WWN’s Horoscopes
aries
21 March – 20 April
You use the weather as your opportunity to smash your boy-racer neighbour’s windscreen in, then be all like ‘oooh, did the storm getcha?’.
taurus
21 April – 21 May
You use the weather as your opportunity to make some unneccesary journeys.
gemini
May 21 – June 20
You use the weather as your opportunity to stand in front of a girl, asking her to love you, like a big wet sap.
cancer
June 21 – July 22
You use the weather as your opportunity to wash yourself for the first time in months.
leo
July 23 – August 22
You use the weather as your opportunity to bang on about water charges, not that you needed much of an excuse.
virgo
August 23 – September 22
You use the weather as your opportunity to show how climate change is a myth. Global warming? It’s fuckin’ Baltic, pal.
libra
September 23 – October 22
You use the weather as your opportunity to have a pretty epic fight to the death with your nemesis, Brian.
scorpio
October 23 – November 21
You use the weather as your opportunity to continue your research into the effects of rain on trees. ‘Makes them wet’ is all you have so far.
sagittarius
November 22 – December 21
You use the weather as your opportunity to go on the lash.
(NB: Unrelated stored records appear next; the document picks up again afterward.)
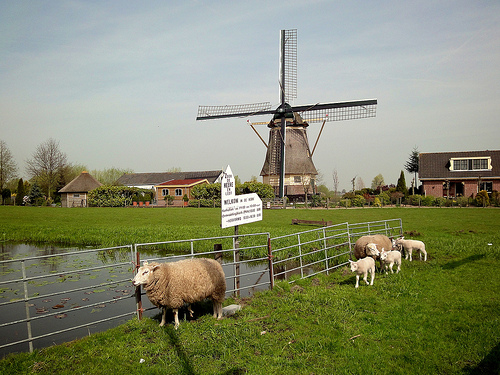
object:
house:
[417, 145, 499, 198]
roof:
[417, 149, 499, 181]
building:
[153, 179, 210, 206]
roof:
[112, 170, 223, 186]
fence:
[1, 218, 404, 353]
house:
[112, 169, 225, 206]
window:
[477, 182, 493, 200]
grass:
[233, 283, 497, 373]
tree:
[29, 138, 71, 205]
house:
[59, 171, 103, 208]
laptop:
[131, 258, 226, 328]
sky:
[0, 0, 500, 193]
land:
[128, 207, 192, 230]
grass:
[1, 204, 500, 374]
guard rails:
[233, 232, 274, 300]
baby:
[380, 248, 402, 275]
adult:
[132, 257, 226, 329]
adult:
[353, 234, 392, 272]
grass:
[279, 305, 419, 362]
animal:
[348, 257, 375, 288]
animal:
[395, 236, 428, 261]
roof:
[153, 178, 210, 187]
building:
[112, 170, 225, 207]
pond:
[1, 241, 338, 353]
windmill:
[196, 28, 377, 202]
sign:
[221, 164, 263, 229]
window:
[448, 155, 492, 172]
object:
[196, 28, 377, 203]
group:
[348, 234, 427, 287]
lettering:
[221, 197, 261, 223]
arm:
[278, 28, 298, 108]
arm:
[289, 99, 376, 123]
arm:
[268, 119, 282, 209]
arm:
[195, 101, 274, 120]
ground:
[0, 206, 499, 374]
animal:
[132, 258, 227, 328]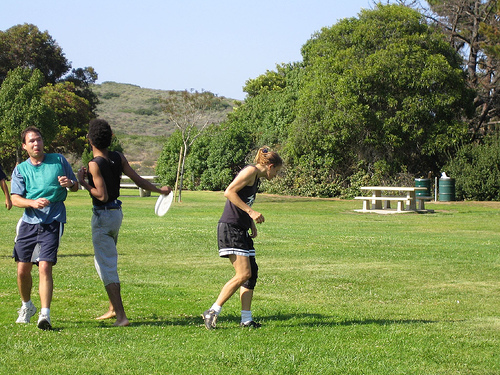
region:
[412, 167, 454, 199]
Two large garbage cans.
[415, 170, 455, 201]
Two green garbage bins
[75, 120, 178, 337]
Barefooted person playing frisbee.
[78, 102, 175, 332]
Person with white frisbee.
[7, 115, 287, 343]
Three people playing in a field.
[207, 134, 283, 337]
Woman in black shorts with white stripes.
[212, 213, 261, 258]
Black shorts with two white strips.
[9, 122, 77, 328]
Man with blue shorts.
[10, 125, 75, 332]
Man wearing blue and green top.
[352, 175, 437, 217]
Stone table with two benches.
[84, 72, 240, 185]
A hill.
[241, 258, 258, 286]
A black knee brace.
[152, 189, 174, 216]
A white frisbee.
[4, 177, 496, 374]
Green grass with light spots.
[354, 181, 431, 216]
A white cement picnic table.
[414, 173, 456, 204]
Green trash barrels.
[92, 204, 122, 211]
A dark colored belt.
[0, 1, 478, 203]
Green leafy trees.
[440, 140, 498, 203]
A green bush.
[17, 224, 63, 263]
A pair of blue shorts with a white stripe down the side.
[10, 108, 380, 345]
men are playing frisbee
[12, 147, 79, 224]
man's shirt is blue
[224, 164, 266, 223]
man's shirt is black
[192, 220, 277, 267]
man's shorts are black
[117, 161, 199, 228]
man holding a frisbee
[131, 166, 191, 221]
the frisbee is white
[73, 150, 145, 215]
man's shirt is black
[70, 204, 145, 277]
man is wearing capris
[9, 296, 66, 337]
man's shoes are white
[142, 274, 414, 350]
shadow of men on ground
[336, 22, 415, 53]
green leaves on brown branches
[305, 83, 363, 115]
green leaves on brown branches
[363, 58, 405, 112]
green leaves on brown branches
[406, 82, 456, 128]
green leaves on brown branches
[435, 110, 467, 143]
green leaves on brown branches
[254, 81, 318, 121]
green leaves on brown branches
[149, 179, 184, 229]
white Frisbee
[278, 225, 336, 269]
short green and brown grass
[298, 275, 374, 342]
short green and brown grass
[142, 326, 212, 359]
short green and brown grass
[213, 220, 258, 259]
women's black shorts with white stripes at the leg hem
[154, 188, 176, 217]
white frisbee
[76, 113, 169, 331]
light skinned bare foot female play fighting with the guy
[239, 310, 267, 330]
white sock slouched a quarter up the calf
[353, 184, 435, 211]
cement picnic table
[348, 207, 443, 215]
cement foundation for the cement table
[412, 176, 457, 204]
two green metal barrels used for garbage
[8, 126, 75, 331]
guy backing up because the female is play fighting with him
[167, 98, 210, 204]
newly planted tree that's bare as a baby's head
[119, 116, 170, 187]
opening in the trees for people to walk back there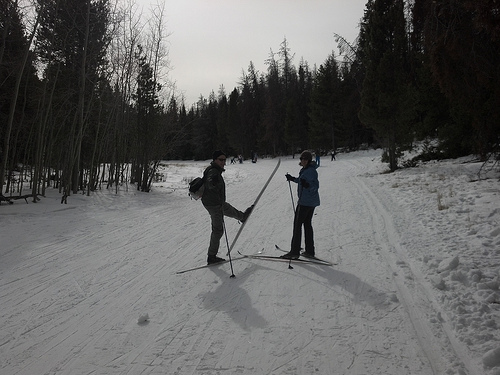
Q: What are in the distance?
A: Trees.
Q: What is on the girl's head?
A: A hat.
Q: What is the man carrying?
A: A bag.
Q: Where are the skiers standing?
A: In the snow.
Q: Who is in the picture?
A: A man and woman.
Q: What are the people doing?
A: Sking.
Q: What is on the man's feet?
A: Skis.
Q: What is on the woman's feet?
A: Skis.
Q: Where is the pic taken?
A: A ski slope.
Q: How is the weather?
A: Cold.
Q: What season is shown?
A: Winter.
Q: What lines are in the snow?
A: Sli tracks.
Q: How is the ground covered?
A: With snow.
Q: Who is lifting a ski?
A: The man.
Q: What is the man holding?
A: Pole.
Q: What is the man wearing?
A: Jacket.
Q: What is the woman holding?
A: Pole.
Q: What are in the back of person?
A: Trees.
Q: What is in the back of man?
A: Trees.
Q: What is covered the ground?
A: Snow.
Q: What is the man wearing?
A: Sunglasses.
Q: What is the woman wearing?
A: Sunglasses.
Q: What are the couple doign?
A: Skiing.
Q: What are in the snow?
A: Marks.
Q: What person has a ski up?
A: Male.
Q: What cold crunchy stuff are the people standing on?
A: Snow.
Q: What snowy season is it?
A: Winter.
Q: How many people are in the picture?
A: 2.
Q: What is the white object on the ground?
A: Snow.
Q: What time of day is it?
A: Day time.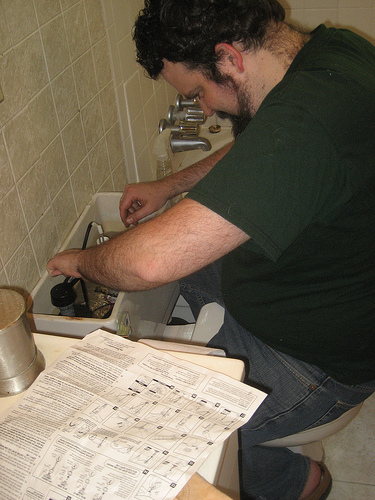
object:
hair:
[129, 0, 286, 87]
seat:
[238, 336, 375, 429]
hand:
[45, 250, 87, 283]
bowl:
[24, 190, 181, 339]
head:
[130, 0, 268, 125]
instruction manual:
[3, 330, 266, 498]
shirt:
[184, 21, 375, 386]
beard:
[211, 88, 253, 140]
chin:
[232, 113, 254, 132]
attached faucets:
[159, 92, 212, 154]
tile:
[322, 392, 373, 482]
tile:
[329, 481, 374, 498]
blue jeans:
[179, 254, 368, 496]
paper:
[2, 328, 267, 494]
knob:
[49, 284, 77, 306]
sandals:
[307, 460, 333, 498]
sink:
[30, 330, 75, 368]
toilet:
[21, 188, 363, 466]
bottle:
[156, 141, 174, 180]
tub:
[183, 123, 232, 180]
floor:
[313, 409, 375, 500]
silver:
[159, 103, 201, 145]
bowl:
[0, 286, 41, 393]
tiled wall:
[1, 1, 182, 300]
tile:
[15, 160, 52, 234]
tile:
[60, 108, 88, 176]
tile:
[61, 1, 92, 66]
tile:
[90, 33, 113, 92]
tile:
[104, 116, 125, 172]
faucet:
[167, 135, 211, 152]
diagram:
[1, 328, 269, 498]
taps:
[159, 118, 177, 136]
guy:
[45, 0, 375, 500]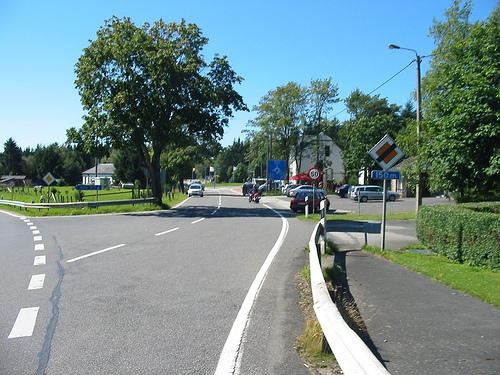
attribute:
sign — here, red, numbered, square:
[305, 164, 322, 215]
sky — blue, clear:
[2, 2, 492, 154]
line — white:
[13, 219, 49, 372]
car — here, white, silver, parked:
[185, 182, 205, 199]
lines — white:
[2, 182, 319, 374]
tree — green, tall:
[78, 13, 240, 202]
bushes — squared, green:
[414, 205, 499, 264]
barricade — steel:
[302, 212, 394, 374]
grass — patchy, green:
[5, 177, 185, 214]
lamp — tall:
[307, 115, 332, 194]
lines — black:
[317, 34, 494, 119]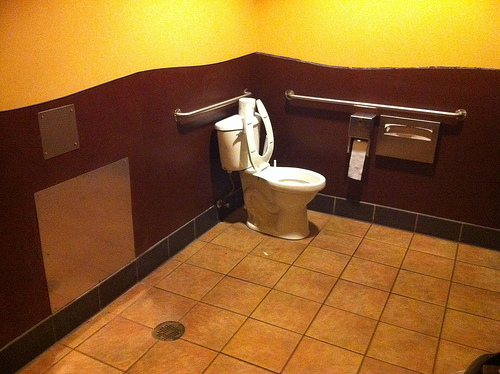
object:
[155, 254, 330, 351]
floor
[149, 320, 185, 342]
drain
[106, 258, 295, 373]
ground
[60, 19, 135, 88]
wall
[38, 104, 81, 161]
plate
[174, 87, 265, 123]
bar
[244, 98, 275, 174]
seat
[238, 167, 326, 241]
closet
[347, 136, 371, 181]
paper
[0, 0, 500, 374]
bathroom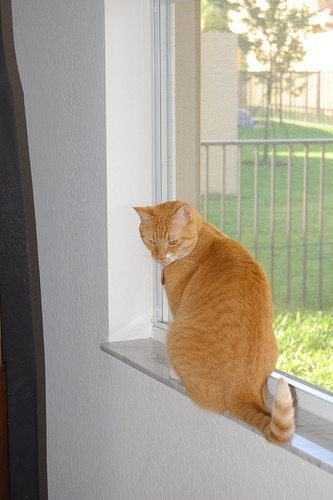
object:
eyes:
[147, 238, 178, 245]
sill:
[100, 321, 333, 473]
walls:
[55, 358, 209, 499]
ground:
[236, 108, 255, 134]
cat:
[130, 199, 295, 446]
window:
[150, 0, 332, 422]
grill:
[236, 106, 260, 141]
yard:
[198, 46, 332, 395]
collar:
[160, 264, 170, 286]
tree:
[224, 0, 295, 167]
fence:
[239, 69, 332, 123]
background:
[202, 0, 331, 210]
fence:
[195, 141, 333, 310]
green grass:
[271, 311, 333, 398]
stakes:
[237, 92, 296, 167]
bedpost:
[4, 356, 40, 466]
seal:
[131, 308, 170, 346]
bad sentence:
[11, 319, 104, 359]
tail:
[232, 376, 296, 445]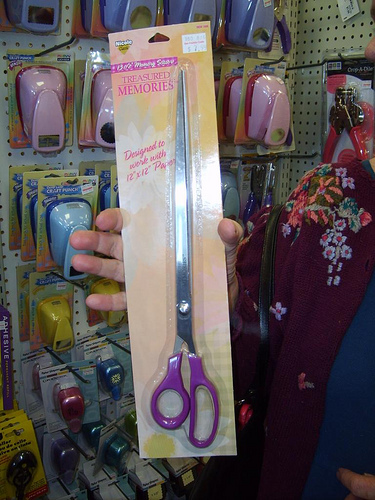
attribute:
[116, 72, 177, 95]
letters — pink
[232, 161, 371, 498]
sweater — purple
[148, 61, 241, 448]
scissors — purple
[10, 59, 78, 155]
item — pink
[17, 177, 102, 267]
product — blue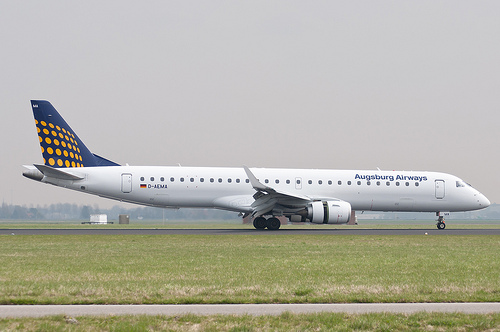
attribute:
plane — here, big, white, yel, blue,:
[19, 98, 491, 231]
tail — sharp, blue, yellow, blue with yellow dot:
[24, 99, 119, 187]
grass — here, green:
[3, 219, 499, 331]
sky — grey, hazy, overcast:
[1, 0, 496, 219]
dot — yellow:
[47, 155, 56, 168]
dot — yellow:
[44, 136, 53, 145]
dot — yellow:
[64, 160, 71, 166]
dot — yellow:
[53, 139, 62, 145]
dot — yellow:
[71, 144, 78, 151]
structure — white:
[87, 213, 110, 225]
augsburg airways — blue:
[353, 174, 428, 180]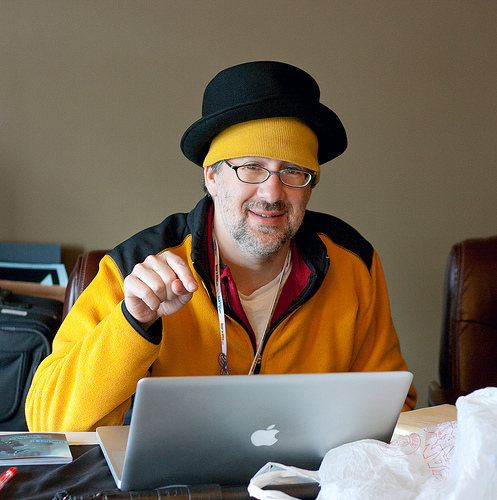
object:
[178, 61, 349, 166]
hat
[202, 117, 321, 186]
hat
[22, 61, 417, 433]
man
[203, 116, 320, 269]
head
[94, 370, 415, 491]
laptop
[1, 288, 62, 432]
bag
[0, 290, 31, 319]
handle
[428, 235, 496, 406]
chair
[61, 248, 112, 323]
chair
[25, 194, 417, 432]
sweater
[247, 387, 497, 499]
grocery bag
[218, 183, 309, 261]
beard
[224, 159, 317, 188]
eyeglasses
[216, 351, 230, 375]
pin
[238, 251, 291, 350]
under shirt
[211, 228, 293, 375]
lanyard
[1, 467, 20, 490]
pen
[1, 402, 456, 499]
table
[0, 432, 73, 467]
book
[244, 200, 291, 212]
moustache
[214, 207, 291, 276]
neck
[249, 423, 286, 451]
apple icon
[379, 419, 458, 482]
writing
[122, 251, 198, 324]
hand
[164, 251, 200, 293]
finger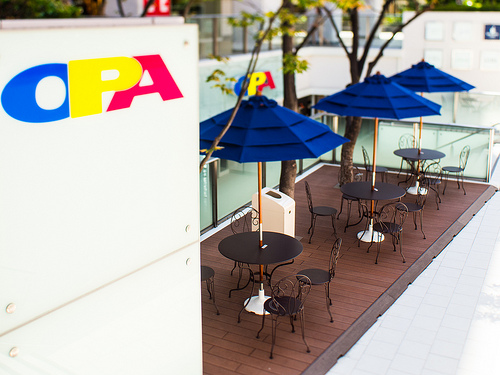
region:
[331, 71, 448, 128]
blue umbrella on deck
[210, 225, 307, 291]
small brown table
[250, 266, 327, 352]
brown chair around the table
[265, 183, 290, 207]
small opening on white trash can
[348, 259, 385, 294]
red wood on floor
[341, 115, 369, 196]
tree on the deck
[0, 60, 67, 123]
blue round large font letter O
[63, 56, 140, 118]
large yellow bolded letter "P"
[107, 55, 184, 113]
slightly obscured bolded red letter 'A'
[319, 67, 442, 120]
blue canvas umbrella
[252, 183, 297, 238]
white metal trash receptacle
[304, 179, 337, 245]
metal brown wire chair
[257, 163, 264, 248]
brown wooden parasol handle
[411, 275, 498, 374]
white ceramic tile flooring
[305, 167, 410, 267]
outdoor table and chair set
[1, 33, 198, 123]
colorized logo on white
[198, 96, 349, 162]
a dark blue patio umbrella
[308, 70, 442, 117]
a dark blue patio umbrella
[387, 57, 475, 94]
a dark blue patio umbrella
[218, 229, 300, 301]
a black patio table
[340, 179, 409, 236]
a black patio table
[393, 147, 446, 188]
a black patio table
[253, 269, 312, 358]
a black patio chair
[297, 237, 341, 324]
a black patio chair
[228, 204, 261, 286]
a black patio chair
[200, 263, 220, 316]
a black patio chair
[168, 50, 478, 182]
umbrellas over the chairs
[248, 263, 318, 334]
chair next to table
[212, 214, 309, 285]
table next to chair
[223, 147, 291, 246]
pole under the umbrella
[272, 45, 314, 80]
leaves on the tree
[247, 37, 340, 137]
branch of the tree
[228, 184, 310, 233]
trash can next to tables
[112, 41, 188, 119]
red letter on side of building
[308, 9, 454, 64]
branches of the tree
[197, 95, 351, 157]
A blue umbrella.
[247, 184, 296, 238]
A white box.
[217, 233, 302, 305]
A round black table.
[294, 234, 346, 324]
A chair near a table.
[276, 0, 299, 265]
A brown tree trunk.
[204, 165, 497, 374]
A paved sitting area.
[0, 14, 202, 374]
A large white sign.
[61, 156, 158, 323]
white wall with lines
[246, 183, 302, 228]
white trash can on floor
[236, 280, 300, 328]
white base on umbrella stand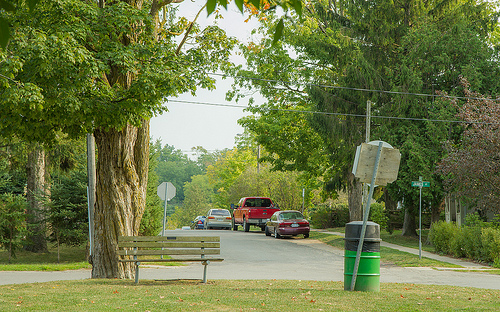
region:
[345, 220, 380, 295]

Well, stay on the lash.
capricorn
December 22 – January 19
You use the weather as your opportunity to justify the fact that you haven’t mended the fence since the last time it blew down in a storm.
aquarius
January 20 – February 18
You use the weather as your opportunity to knuckle down and get some study done, with a nice big warm cup of hahaha yeah right, get the PlayStation on there.
pisces
February 19 – March 20
You use the weather as your opportunity to drench cyclists as you drive through big puddles in your car. It’s… very satisfying.